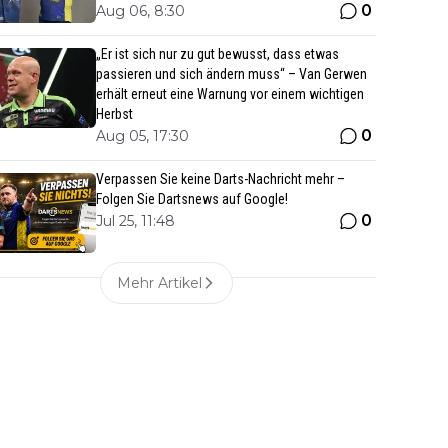
0
Aug 06, 8:30
„Er ist sich nur zu gut bewusst, dass etwas
passieren und sich ändern muss“ – Van Gerwen
erhält erneut eine Warnung vor einem wichtigen
Herbst
0
Aug 05, 17:30
Verpassen Sie keine Darts-Nachricht mehr –
Folgen Sie Dartsnews auf Google!
0
Jul 25, 11:48
Mehr Artikel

------------------------------------------------------------

Show every line from the entries that includes the word "sich".

„Er ist sich nur zu gut bewusst, dass etwas
passieren und sich ändern muss“ – Van Gerwen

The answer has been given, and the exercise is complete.